El Ilustre Colegio Oficial de Médicos de Cuenca ha trasladado a la ciudadanía las recomendaciones de la Sociedad Española de Oftalmología (SEO) y de la Sociedad Española de Retina y Vítreo (SERV) para observar con seguridad el eclipse solar del próximo 12 de agosto. La entidad recuerda que mirar directamente al Sol sin la protección adecuada puede provocar lesiones irreversibles en la retina y anima a seguir una serie de medidas preventivas para disfrutar del fenómeno sin riesgos.
El Ilustre Colegio Oficial de Médicos de Cuenca ha hecho un llamamiento a la prudencia ante el eclipse solar que tendrá lugar el próximo 12 de agosto, recordando que contemplar el Sol sin la protección adecuada puede ocasionar lesiones retinianas permanentes.
La institución se hace eco de las recomendaciones emitidas por la Sociedad Española de Oftalmología (SEO) y la Sociedad Española de Retina y Vítreo (SERV), que advierten de que mirar directamente al Sol, incluso durante las fases parciales del eclipse, puede provocar una retinopatía solar, una lesión causada por la intensa radiación y luminosidad que puede producirse sin dolor y resultar irreversible.
Entre los síntomas que pueden aparecer tras una exposición inadecuada se encuentran la pérdida o disminución de la visión central, la aparición de manchas oscuras en el campo visual, sensibilidad excesiva a la luz, distorsiones en la visión o alteraciones en la percepción de los colores.
El Colegio de Médicos recuerda que la prevención es la única forma eficaz de evitar daños oculares y, por ello, insiste en seguir las pautas establecidas por las sociedades científicas.

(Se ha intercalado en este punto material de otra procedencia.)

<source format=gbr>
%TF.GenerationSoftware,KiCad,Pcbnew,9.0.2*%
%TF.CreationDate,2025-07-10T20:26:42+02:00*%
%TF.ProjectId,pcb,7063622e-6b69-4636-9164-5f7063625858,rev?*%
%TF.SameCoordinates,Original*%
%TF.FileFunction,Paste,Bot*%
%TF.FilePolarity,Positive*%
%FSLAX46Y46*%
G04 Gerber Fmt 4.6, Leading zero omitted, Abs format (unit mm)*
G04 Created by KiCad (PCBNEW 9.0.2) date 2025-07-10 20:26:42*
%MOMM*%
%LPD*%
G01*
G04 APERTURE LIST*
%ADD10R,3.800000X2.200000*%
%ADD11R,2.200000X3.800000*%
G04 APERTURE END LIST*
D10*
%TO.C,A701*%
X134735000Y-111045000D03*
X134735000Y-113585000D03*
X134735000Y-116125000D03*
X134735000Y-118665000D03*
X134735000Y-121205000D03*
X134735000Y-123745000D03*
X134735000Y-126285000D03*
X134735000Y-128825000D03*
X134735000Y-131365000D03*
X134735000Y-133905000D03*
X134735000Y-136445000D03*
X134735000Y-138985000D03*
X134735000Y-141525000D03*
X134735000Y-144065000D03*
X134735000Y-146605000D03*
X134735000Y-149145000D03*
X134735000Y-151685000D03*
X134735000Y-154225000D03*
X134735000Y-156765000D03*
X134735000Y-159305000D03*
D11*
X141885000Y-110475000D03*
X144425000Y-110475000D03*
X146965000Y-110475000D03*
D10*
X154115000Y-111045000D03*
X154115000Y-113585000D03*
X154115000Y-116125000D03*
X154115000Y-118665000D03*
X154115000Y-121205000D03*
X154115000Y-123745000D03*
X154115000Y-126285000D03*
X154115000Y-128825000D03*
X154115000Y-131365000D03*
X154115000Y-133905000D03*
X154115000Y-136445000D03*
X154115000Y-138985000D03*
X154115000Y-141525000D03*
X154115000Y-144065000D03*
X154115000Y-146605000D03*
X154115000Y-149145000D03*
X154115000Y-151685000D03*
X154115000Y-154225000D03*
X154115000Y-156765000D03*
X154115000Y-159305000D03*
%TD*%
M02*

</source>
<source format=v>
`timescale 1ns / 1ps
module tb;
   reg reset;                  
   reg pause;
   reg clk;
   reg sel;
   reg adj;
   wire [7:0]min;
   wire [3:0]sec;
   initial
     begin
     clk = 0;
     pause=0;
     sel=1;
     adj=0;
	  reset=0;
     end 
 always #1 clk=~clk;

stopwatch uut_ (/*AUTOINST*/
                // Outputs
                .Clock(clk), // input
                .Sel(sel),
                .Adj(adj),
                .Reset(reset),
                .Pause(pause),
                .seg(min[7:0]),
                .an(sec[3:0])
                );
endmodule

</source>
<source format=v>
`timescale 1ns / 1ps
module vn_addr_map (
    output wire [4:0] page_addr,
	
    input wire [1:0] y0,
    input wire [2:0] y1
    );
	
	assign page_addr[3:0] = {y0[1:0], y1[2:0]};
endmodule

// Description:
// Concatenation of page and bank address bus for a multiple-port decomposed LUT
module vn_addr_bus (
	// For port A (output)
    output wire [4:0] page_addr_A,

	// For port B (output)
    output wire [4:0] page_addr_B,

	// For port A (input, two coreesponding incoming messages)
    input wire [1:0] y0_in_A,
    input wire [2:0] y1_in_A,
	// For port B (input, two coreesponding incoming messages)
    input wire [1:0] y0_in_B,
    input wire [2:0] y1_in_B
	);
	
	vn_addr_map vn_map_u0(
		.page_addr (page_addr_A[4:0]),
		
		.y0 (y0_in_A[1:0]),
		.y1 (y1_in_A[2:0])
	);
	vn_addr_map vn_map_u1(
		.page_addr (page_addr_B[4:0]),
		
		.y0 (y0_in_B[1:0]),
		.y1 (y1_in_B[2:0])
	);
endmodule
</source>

Entre ellas, destaca la necesidad de no mirar nunca directamente al Sol sin protección homologada, utilizar únicamente gafas o visores específicos para eclipses que cumplan la norma EN ISO 12312-2 y cuenten con marcado CE, y evitar el uso de gafas de sol convencionales, radiografías, cristales ahumados o cualquier otro método casero, ya que no ofrecen una protección suficiente frente a la radiación solar.

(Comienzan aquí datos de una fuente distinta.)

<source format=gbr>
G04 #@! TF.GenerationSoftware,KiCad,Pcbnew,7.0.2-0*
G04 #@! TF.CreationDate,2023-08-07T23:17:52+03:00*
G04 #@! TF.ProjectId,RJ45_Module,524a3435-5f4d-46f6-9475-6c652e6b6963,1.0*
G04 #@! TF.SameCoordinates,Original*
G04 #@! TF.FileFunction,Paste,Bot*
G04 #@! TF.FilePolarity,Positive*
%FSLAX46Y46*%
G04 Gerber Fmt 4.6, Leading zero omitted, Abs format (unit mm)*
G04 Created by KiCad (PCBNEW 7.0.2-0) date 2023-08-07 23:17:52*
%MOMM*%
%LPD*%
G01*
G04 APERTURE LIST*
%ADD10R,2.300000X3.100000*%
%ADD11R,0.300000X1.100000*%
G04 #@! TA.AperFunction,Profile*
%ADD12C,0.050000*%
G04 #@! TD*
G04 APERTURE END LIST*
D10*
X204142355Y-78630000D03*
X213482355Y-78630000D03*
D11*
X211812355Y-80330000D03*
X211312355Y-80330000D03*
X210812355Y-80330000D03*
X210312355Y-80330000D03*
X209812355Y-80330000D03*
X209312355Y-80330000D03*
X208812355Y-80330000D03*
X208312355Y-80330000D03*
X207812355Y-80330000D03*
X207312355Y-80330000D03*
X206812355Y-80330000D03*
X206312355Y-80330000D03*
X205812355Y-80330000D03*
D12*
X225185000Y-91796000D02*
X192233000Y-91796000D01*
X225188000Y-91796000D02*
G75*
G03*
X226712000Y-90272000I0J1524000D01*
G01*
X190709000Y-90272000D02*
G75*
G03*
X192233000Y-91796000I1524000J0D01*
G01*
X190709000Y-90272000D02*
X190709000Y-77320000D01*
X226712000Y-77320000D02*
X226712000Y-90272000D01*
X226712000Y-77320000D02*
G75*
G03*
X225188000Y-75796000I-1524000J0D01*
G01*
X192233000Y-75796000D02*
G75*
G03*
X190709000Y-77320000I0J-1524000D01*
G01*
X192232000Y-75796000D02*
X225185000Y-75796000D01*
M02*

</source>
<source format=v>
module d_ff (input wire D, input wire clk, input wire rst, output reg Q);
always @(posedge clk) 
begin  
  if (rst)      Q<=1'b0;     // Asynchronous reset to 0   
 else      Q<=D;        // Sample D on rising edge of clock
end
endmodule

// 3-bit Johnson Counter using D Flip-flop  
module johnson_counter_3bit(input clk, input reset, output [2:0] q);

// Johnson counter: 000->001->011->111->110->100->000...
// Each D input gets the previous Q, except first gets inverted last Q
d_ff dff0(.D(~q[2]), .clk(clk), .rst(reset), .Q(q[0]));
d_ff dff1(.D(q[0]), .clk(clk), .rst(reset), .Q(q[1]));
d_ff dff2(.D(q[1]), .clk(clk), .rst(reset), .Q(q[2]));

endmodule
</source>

Asimismo, si la observación se realiza mediante telescopios, prismáticos o cámaras fotográficas, estos deberán incorporar filtros solares específicos colocados en la entrada del instrumento, ya que las gafas homologadas por sí solas no protegen cuando se observa a través de dispositivos ópticos.
El Colegio también subraya la importancia de supervisar en todo momento a los menores, asegurándose de que utilizan correctamente la protección ocular durante toda la observación.
Las sociedades científicas aconsejan que las observaciones del eclipse sean siempre breves e intermitentes, incluso utilizando la protección adecuada.
Además, recuerdan que si tras contemplar el eclipse aparecen síntomas como pérdida de visión, manchas oscuras, deformación de las líneas o cualquier otra alteración visual, es necesario acudir cuanto antes a un servicio de Oftalmología para una valoración especializada.
Desde el Ilustre Colegio Oficial de Médicos de Cuenca insisten en que disfrutar de un fenómeno astronómico excepcional como el eclipse es perfectamente compatible con la protección de la salud ocular, siempre que se sigan las recomendaciones de seguridad y se proteja especialmente la visión de los menores.